Exercise data: Begin

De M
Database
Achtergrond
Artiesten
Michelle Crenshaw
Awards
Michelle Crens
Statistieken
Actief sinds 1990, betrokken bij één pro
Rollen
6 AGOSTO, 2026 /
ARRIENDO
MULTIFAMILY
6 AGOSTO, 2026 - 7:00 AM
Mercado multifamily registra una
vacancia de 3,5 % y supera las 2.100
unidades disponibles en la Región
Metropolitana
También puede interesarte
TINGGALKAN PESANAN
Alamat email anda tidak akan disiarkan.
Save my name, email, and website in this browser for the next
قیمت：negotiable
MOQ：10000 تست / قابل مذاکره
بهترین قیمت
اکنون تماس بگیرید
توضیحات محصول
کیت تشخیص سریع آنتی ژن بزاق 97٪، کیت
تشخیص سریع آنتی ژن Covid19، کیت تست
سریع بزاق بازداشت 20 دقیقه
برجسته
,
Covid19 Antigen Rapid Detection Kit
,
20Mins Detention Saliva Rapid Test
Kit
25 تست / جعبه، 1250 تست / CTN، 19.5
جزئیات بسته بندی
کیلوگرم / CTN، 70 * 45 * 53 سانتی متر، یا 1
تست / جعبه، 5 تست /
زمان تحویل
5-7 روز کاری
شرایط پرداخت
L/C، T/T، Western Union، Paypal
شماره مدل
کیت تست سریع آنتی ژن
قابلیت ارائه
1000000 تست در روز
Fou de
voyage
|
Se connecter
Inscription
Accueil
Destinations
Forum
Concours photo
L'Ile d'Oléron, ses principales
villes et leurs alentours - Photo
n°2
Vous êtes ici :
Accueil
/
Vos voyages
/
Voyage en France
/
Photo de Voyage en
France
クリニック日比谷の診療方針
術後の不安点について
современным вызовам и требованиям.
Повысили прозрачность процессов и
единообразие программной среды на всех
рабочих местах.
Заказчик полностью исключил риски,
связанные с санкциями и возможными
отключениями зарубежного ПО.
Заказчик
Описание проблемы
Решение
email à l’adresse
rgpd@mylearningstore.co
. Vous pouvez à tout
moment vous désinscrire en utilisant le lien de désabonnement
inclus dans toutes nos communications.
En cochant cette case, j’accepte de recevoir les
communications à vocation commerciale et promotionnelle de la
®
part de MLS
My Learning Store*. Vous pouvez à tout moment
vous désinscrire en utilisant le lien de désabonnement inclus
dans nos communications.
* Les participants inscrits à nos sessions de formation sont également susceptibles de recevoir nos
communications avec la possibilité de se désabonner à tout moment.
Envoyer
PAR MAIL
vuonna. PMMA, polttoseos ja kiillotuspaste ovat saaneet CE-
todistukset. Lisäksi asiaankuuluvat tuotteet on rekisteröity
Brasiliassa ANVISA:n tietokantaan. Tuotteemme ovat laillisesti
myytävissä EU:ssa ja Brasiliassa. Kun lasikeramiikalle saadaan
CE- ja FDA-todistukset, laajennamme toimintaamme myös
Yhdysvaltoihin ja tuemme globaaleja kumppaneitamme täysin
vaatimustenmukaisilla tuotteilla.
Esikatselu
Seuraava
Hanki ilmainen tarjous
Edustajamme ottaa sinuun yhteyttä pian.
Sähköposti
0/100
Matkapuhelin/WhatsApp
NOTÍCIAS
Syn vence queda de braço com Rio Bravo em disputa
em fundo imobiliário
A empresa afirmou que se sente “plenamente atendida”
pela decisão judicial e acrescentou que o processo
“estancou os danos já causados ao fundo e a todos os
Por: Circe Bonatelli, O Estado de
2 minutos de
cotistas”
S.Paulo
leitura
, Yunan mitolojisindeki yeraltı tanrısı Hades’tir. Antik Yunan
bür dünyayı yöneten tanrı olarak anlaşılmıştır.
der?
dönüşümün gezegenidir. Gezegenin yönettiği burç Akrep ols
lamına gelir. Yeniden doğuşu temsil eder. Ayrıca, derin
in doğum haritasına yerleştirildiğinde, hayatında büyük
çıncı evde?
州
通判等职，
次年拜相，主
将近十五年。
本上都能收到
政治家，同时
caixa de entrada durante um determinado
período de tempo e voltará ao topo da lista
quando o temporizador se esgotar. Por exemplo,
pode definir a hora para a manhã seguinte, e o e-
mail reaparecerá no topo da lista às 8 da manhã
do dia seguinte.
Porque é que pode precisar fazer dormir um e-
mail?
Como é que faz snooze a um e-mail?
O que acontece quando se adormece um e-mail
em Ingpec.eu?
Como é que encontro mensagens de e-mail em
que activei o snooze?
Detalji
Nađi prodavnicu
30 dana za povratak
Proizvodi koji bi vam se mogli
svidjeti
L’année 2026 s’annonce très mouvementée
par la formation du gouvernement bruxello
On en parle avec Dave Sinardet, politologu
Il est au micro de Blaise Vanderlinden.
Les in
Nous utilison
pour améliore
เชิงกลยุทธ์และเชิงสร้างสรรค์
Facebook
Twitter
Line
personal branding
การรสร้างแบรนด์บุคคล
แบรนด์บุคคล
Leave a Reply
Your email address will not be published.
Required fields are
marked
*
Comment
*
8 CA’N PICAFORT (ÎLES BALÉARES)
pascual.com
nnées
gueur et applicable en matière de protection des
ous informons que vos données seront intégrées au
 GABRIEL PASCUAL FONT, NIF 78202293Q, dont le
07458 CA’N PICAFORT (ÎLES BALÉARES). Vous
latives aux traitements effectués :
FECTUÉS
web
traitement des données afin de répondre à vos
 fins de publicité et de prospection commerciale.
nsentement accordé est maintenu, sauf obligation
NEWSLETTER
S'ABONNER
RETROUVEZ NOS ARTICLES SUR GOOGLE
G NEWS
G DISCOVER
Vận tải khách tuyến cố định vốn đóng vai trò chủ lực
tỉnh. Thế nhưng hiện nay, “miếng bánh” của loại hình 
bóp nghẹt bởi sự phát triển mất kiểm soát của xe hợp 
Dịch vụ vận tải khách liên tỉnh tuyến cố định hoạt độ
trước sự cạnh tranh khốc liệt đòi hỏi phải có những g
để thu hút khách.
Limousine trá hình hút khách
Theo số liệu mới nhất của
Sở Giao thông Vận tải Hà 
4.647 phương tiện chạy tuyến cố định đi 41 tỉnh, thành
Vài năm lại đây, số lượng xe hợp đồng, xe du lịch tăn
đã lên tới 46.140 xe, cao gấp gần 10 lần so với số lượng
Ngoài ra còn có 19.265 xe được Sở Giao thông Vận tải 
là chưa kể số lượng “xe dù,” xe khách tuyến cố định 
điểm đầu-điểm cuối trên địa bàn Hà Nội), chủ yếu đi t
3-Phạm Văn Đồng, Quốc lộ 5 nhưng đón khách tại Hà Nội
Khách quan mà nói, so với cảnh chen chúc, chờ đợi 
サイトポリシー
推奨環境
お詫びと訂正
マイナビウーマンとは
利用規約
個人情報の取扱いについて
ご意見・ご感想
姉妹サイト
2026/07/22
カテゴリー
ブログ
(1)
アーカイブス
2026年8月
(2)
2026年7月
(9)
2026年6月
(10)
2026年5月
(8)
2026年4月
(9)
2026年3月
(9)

Exercise data: End

Work instructions: Update the lines above by replacing "Concours photo" with "Galerie photo", and leave everything else as it is.

Exercise solution:
De M
Database
Achtergrond
Artiesten
Michelle Crenshaw
Awards
Michelle Crens
Statistieken
Actief sinds 1990, betrokken bij één pro
Rollen
6 AGOSTO, 2026 /
ARRIENDO
MULTIFAMILY
6 AGOSTO, 2026 - 7:00 AM
Mercado multifamily registra una
vacancia de 3,5 % y supera las 2.100
unidades disponibles en la Región
Metropolitana
También puede interesarte
TINGGALKAN PESANAN
Alamat email anda tidak akan disiarkan.
Save my name, email, and website in this browser for the next
قیمت：negotiable
MOQ：10000 تست / قابل مذاکره
بهترین قیمت
اکنون تماس بگیرید
توضیحات محصول
کیت تشخیص سریع آنتی ژن بزاق 97٪، کیت
تشخیص سریع آنتی ژن Covid19، کیت تست
سریع بزاق بازداشت 20 دقیقه
برجسته
,
Covid19 Antigen Rapid Detection Kit
,
20Mins Detention Saliva Rapid Test
Kit
25 تست / جعبه، 1250 تست / CTN، 19.5
جزئیات بسته بندی
کیلوگرم / CTN، 70 * 45 * 53 سانتی متر، یا 1
تست / جعبه، 5 تست /
زمان تحویل
5-7 روز کاری
شرایط پرداخت
L/C، T/T، Western Union، Paypal
شماره مدل
کیت تست سریع آنتی ژن
قابلیت ارائه
1000000 تست در روز
Fou de
voyage
|
Se connecter
Inscription
Accueil
Destinations
Forum
Galerie photo
L'Ile d'Oléron, ses principales
villes et leurs alentours - Photo
n°2
Vous êtes ici :
Accueil
/
Vos voyages
/
Voyage en France
/
Photo de Voyage en
France
クリニック日比谷の診療方針
術後の不安点について
современным вызовам и требованиям.
Повысили прозрачность процессов и
единообразие программной среды на всех
рабочих местах.
Заказчик полностью исключил риски,
связанные с санкциями и возможными
отключениями зарубежного ПО.
Заказчик
Описание проблемы
Решение
email à l’adresse
rgpd@mylearningstore.co
. Vous pouvez à tout
moment vous désinscrire en utilisant le lien de désabonnement
inclus dans toutes nos communications.
En cochant cette case, j’accepte de recevoir les
communications à vocation commerciale et promotionnelle de la
®
part de MLS
My Learning Store*. Vous pouvez à tout moment
vous désinscrire en utilisant le lien de désabonnement inclus
dans nos communications.
* Les participants inscrits à nos sessions de formation sont également susceptibles de recevoir nos
communications avec la possibilité de se désabonner à tout moment.
Envoyer
PAR MAIL
vuonna. PMMA, polttoseos ja kiillotuspaste ovat saaneet CE-
todistukset. Lisäksi asiaankuuluvat tuotteet on rekisteröity
Brasiliassa ANVISA:n tietokantaan. Tuotteemme ovat laillisesti
myytävissä EU:ssa ja Brasiliassa. Kun lasikeramiikalle saadaan
CE- ja FDA-todistukset, laajennamme toimintaamme myös
Yhdysvaltoihin ja tuemme globaaleja kumppaneitamme täysin
vaatimustenmukaisilla tuotteilla.
Esikatselu
Seuraava
Hanki ilmainen tarjous
Edustajamme ottaa sinuun yhteyttä pian.
Sähköposti
0/100
Matkapuhelin/WhatsApp
NOTÍCIAS
Syn vence queda de braço com Rio Bravo em disputa
em fundo imobiliário
A empresa afirmou que se sente “plenamente atendida”
pela decisão judicial e acrescentou que o processo
“estancou os danos já causados ao fundo e a todos os
Por: Circe Bonatelli, O Estado de
2 minutos de
cotistas”
S.Paulo
leitura
, Yunan mitolojisindeki yeraltı tanrısı Hades’tir. Antik Yunan
bür dünyayı yöneten tanrı olarak anlaşılmıştır.
der?
dönüşümün gezegenidir. Gezegenin yönettiği burç Akrep ols
lamına gelir. Yeniden doğuşu temsil eder. Ayrıca, derin
in doğum haritasına yerleştirildiğinde, hayatında büyük
çıncı evde?
州
通判等职，
次年拜相，主
将近十五年。
本上都能收到
政治家，同时
caixa de entrada durante um determinado
período de tempo e voltará ao topo da lista
quando o temporizador se esgotar. Por exemplo,
pode definir a hora para a manhã seguinte, e o e-
mail reaparecerá no topo da lista às 8 da manhã
do dia seguinte.
Porque é que pode precisar fazer dormir um e-
mail?
Como é que faz snooze a um e-mail?
O que acontece quando se adormece um e-mail
em Ingpec.eu?
Como é que encontro mensagens de e-mail em
que activei o snooze?
Detalji
Nađi prodavnicu
30 dana za povratak
Proizvodi koji bi vam se mogli
svidjeti
L’année 2026 s’annonce très mouvementée
par la formation du gouvernement bruxello
On en parle avec Dave Sinardet, politologu
Il est au micro de Blaise Vanderlinden.
Les in
Nous utilison
pour améliore
เชิงกลยุทธ์และเชิงสร้างสรรค์
Facebook
Twitter
Line
personal branding
การรสร้างแบรนด์บุคคล
แบรนด์บุคคล
Leave a Reply
Your email address will not be published.
Required fields are
marked
*
Comment
*
8 CA’N PICAFORT (ÎLES BALÉARES)
pascual.com
nnées
gueur et applicable en matière de protection des
ous informons que vos données seront intégrées au
 GABRIEL PASCUAL FONT, NIF 78202293Q, dont le
07458 CA’N PICAFORT (ÎLES BALÉARES). Vous
latives aux traitements effectués :
FECTUÉS
web
traitement des données afin de répondre à vos
 fins de publicité et de prospection commerciale.
nsentement accordé est maintenu, sauf obligation
NEWSLETTER
S'ABONNER
RETROUVEZ NOS ARTICLES SUR GOOGLE
G NEWS
G DISCOVER
Vận tải khách tuyến cố định vốn đóng vai trò chủ lực
tỉnh. Thế nhưng hiện nay, “miếng bánh” của loại hình 
bóp nghẹt bởi sự phát triển mất kiểm soát của xe hợp 
Dịch vụ vận tải khách liên tỉnh tuyến cố định hoạt độ
trước sự cạnh tranh khốc liệt đòi hỏi phải có những g
để thu hút khách.
Limousine trá hình hút khách
Theo số liệu mới nhất của
Sở Giao thông Vận tải Hà 
4.647 phương tiện chạy tuyến cố định đi 41 tỉnh, thành
Vài năm lại đây, số lượng xe hợp đồng, xe du lịch tăn
đã lên tới 46.140 xe, cao gấp gần 10 lần so với số lượng
Ngoài ra còn có 19.265 xe được Sở Giao thông Vận tải 
là chưa kể số lượng “xe dù,” xe khách tuyến cố định 
điểm đầu-điểm cuối trên địa bàn Hà Nội), chủ yếu đi t
3-Phạm Văn Đồng, Quốc lộ 5 nhưng đón khách tại Hà Nội
Khách quan mà nói, so với cảnh chen chúc, chờ đợi 
サイトポリシー
推奨環境
お詫びと訂正
マイナビウーマンとは
利用規約
個人情報の取扱いについて
ご意見・ご感想
姉妹サイト
2026/07/22
カテゴリー
ブログ
(1)
アーカイブス
2026年8月
(2)
2026年7月
(9)
2026年6月
(10)
2026年5月
(8)
2026年4月
(9)
2026年3月
(9)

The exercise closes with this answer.